The Tesla share price has been under pressure for most of this month, having fallen below its $1trn in market cap it has struggled to rally from the three month lows we saw earlier this week.
Last night’s Q4 numbers built on the decent numbers seen in Q3. The company posted a record annual profit of $5.5bn but warned that supply chain problems were likely to be a headwind moving into 2022, and which is likely to see the shares slide back when US markets open later today.
Q4 profits came in at $2.54c a share, on revenues of $17.72bn, beating expectations on both.
Automotive margins remained steady, coming in at 30.6%, with the company delivering 308,600 cars, during the quarter, most of which were Model 3 and Model Y, accounting for almost 297k.
The supply chain constraints have meant that existing plants aren’t operating at full capacity and are likely to continue to do so for the foreseeable future. The carmaker says it is still intent on seeing an annual growth rate for vehicle deliveries of 50%.
On an annual basis Tesla produced a total of 936,172 vehicles in 2021, with the hope that 2022 will push that total strongly above the 1m mark, to over 1.3m.
The company plans to open its new plant in Austin Texas, in order to build many more Model Y cars, while the plant in Germany is also expected to open later this year.

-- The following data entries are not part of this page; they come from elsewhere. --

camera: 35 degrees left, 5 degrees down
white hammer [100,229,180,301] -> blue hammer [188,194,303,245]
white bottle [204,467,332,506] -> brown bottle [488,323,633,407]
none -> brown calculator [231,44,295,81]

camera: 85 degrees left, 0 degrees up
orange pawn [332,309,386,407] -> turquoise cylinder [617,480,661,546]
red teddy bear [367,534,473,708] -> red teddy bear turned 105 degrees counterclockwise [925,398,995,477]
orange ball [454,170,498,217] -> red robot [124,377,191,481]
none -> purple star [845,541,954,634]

Both are still in “equipment test” phase” which suggests they still remain some way from being full production ready, and that is a concern if they are able to deliver on their growth targets.

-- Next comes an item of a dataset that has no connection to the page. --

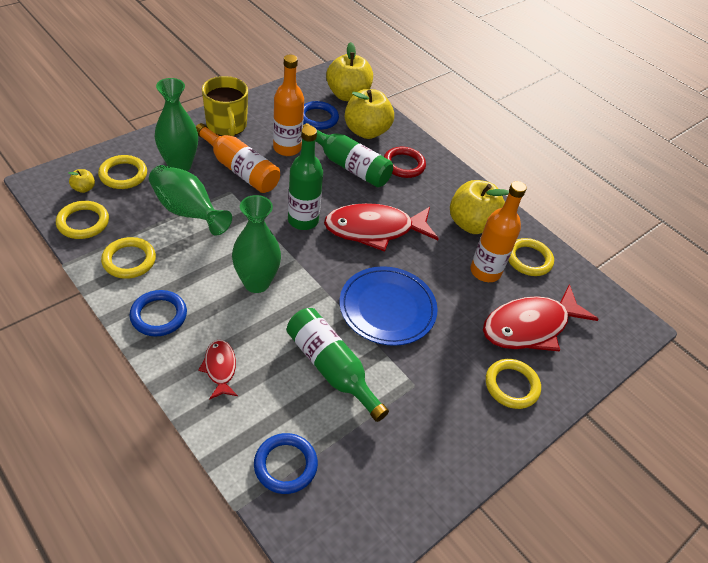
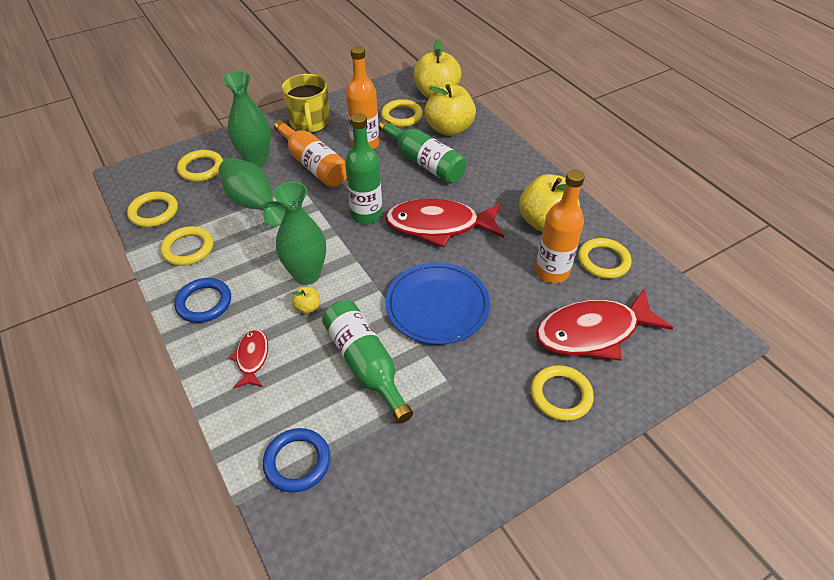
camera: 15 degrees right, 0 degrees up
yellow apple [69,169,95,193] -> yellow apple moved to [292,287,320,314]
blue ring [303,101,339,130] -> yellow ring [381,99,423,127]
red ring [384,147,426,178] -> none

On the Cybertruck project, production here appears to have been pushed back into 2023, with Tesla saying that no new models will be produced this year, and that the focus will remain on its current range of vehicles.

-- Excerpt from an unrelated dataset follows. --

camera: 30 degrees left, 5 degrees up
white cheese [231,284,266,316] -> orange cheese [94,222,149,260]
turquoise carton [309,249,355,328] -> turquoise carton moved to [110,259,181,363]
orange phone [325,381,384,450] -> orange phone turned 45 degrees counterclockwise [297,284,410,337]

With competition in this sector set to become much more intense over the next few years, with the arrival of new competition in the form of Rivian, as well as having to cope with the likes of Ford, GM and Volkswagen looking to ramp up their electric vehicle offerings, Tesla will have to work much harder to maintain its rich valuation even if it continues to generate the record profits that it has been doing.
Let's not forget Tesla is still worth more than the likes of Volkswagen, Toyota and Ford combined, and still doesn't sell anywhere near as many cars.